Run through the data and copy out every line that mentions the word "shoulder".
----------------
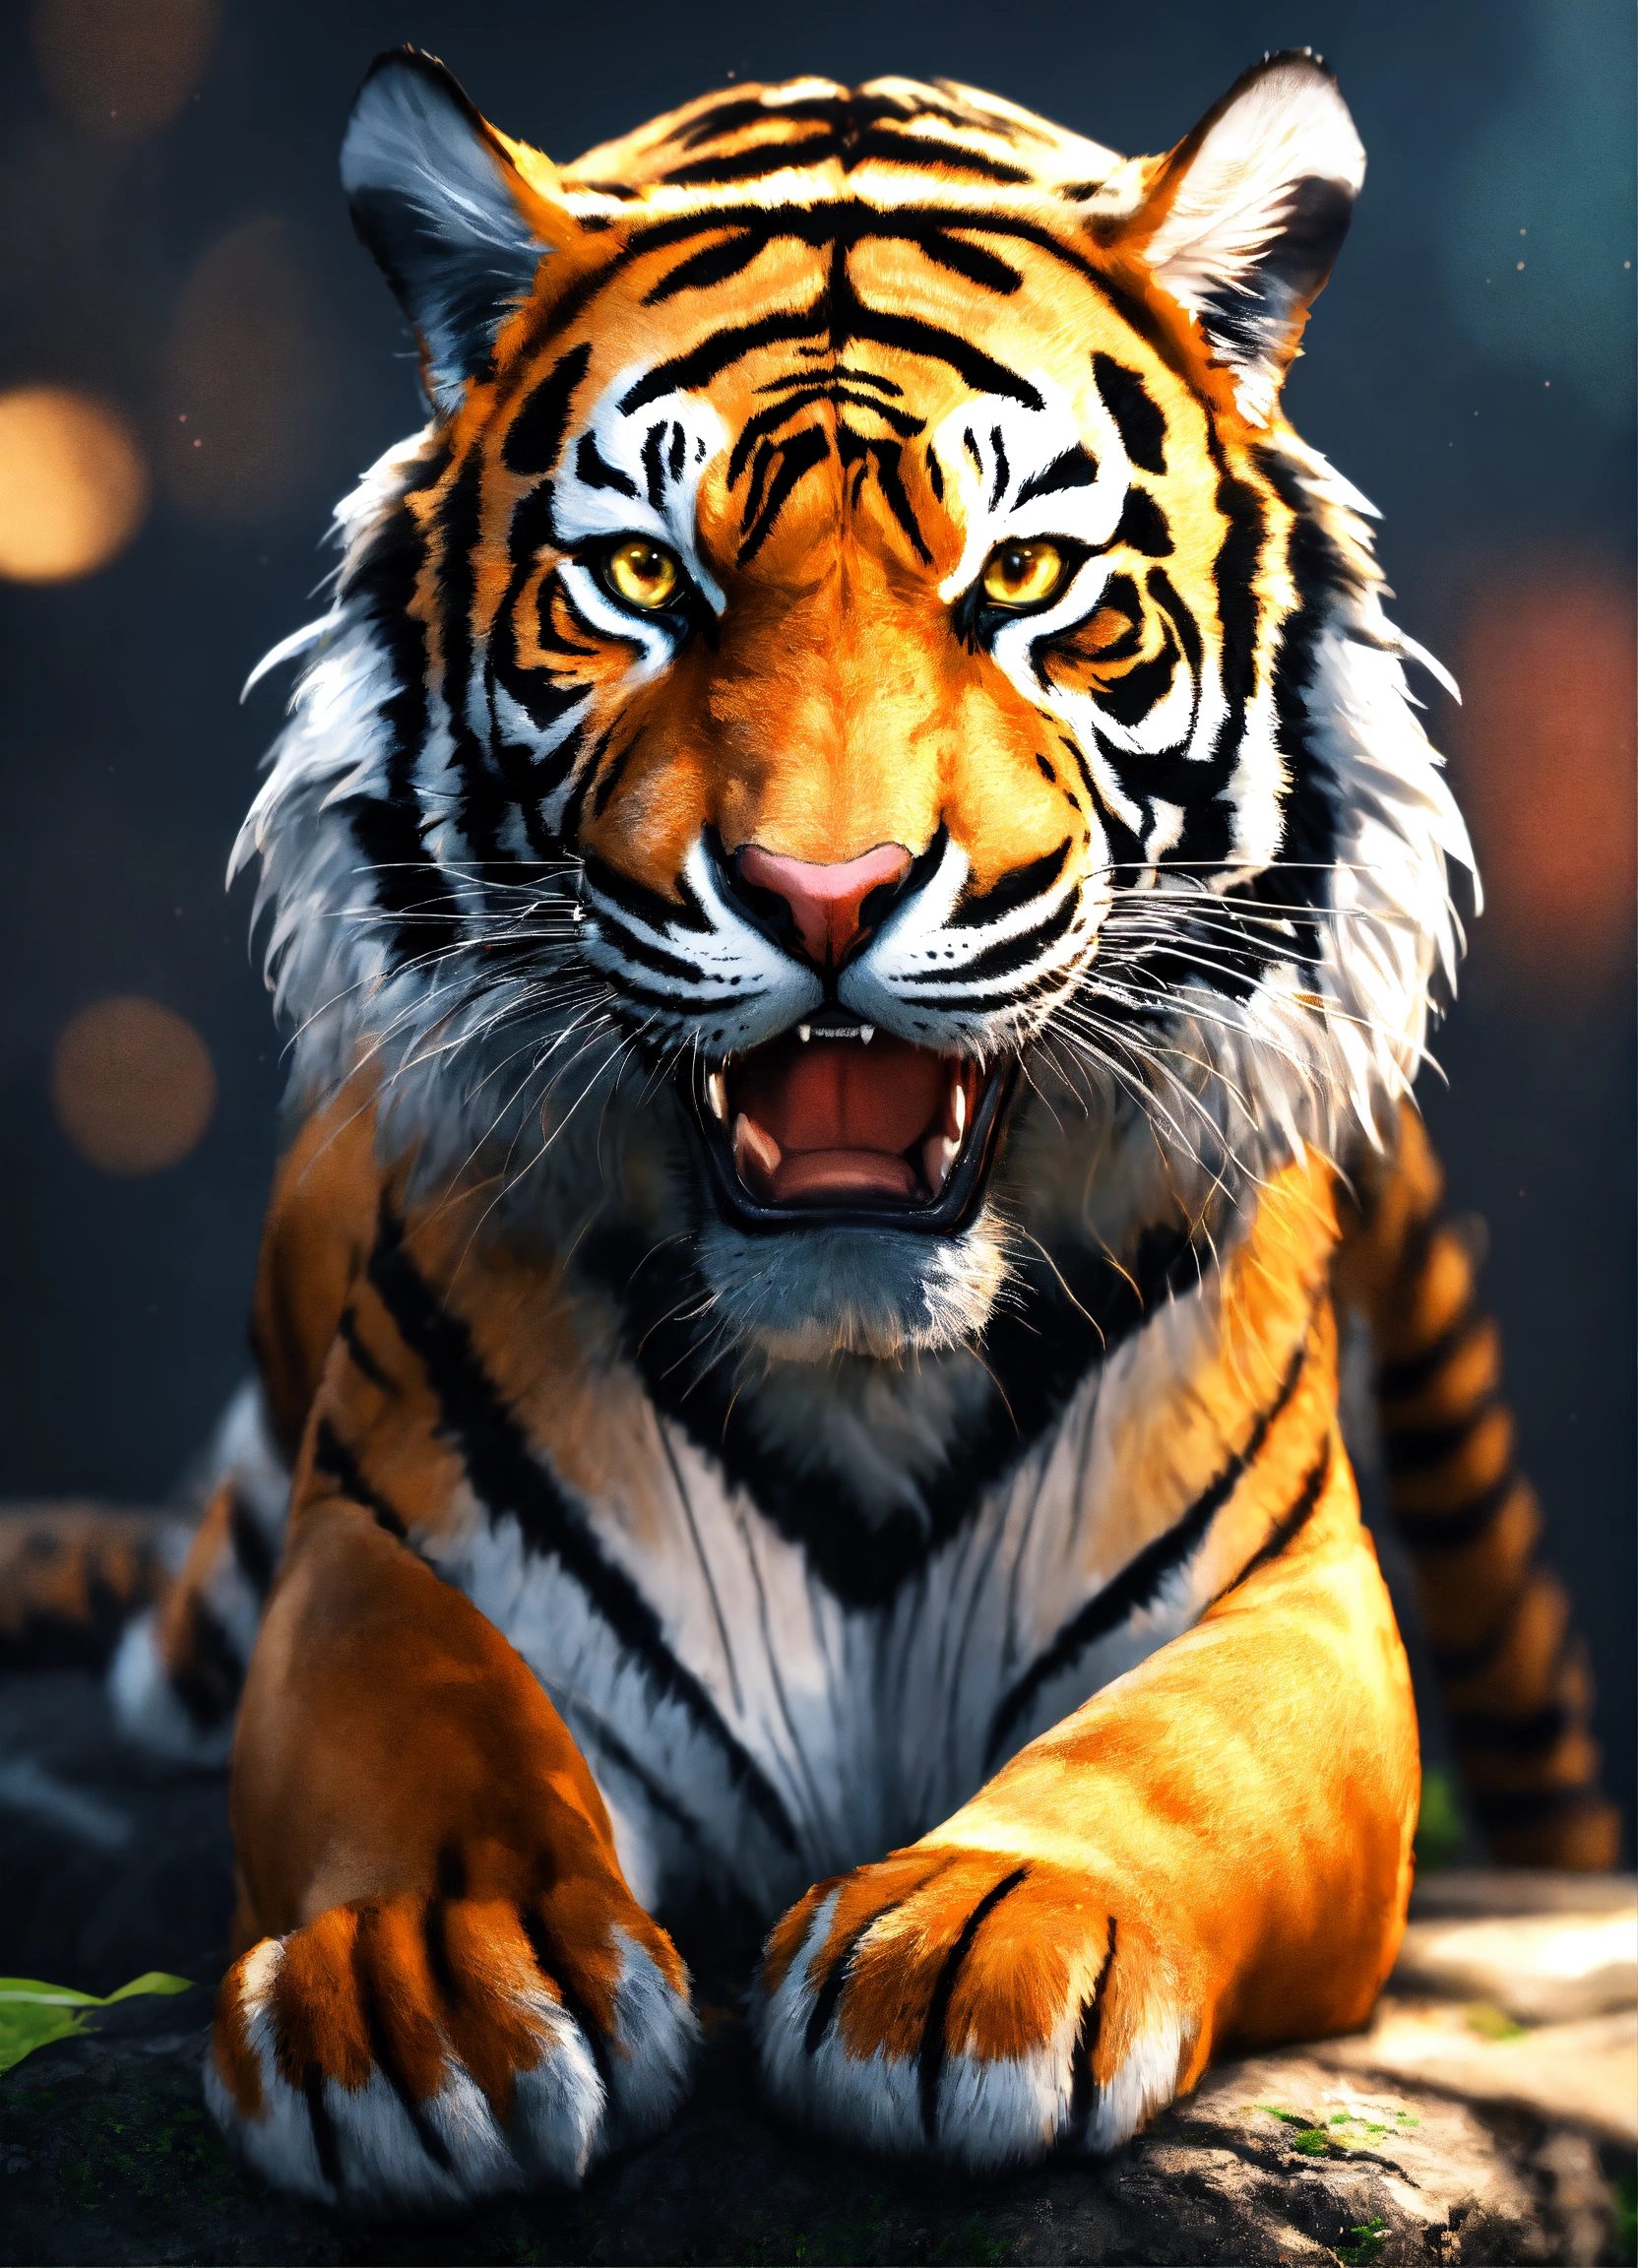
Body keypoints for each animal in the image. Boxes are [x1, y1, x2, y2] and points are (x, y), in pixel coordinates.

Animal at [55, 42, 1614, 2211]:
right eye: (642, 579)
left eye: (1023, 579)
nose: (822, 891)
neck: (859, 1368)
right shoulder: (389, 1553)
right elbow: (430, 1731)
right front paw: (435, 1978)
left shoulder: (1290, 1610)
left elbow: (1173, 1757)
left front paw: (979, 1939)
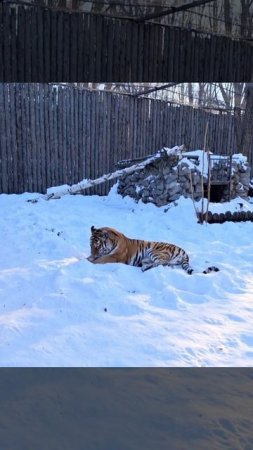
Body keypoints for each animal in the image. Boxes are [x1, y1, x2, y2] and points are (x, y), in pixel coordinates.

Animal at [87, 225, 219, 274]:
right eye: (90, 245)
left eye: (97, 245)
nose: (92, 255)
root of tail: (183, 251)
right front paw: (88, 258)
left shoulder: (114, 257)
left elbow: (100, 260)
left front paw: (87, 261)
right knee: (165, 265)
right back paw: (145, 267)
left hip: (154, 252)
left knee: (160, 263)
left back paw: (145, 268)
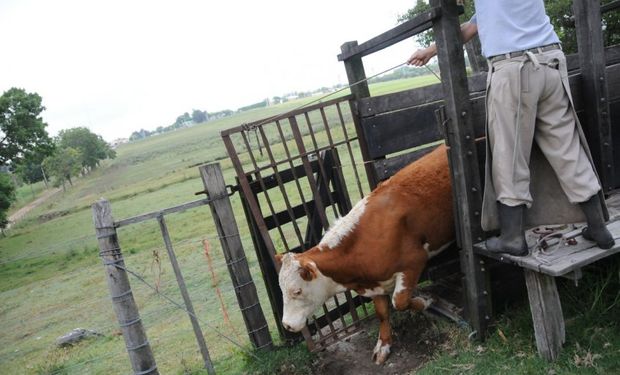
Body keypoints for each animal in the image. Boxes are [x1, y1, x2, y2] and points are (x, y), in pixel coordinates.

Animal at [276, 145, 456, 366]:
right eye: (282, 290)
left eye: (297, 291)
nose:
----------------
• _SOLUTION TO THIS TASK_:
right shoulder: (389, 1553)
left shoulder: (1290, 1610)
left shoulder: (114, 257)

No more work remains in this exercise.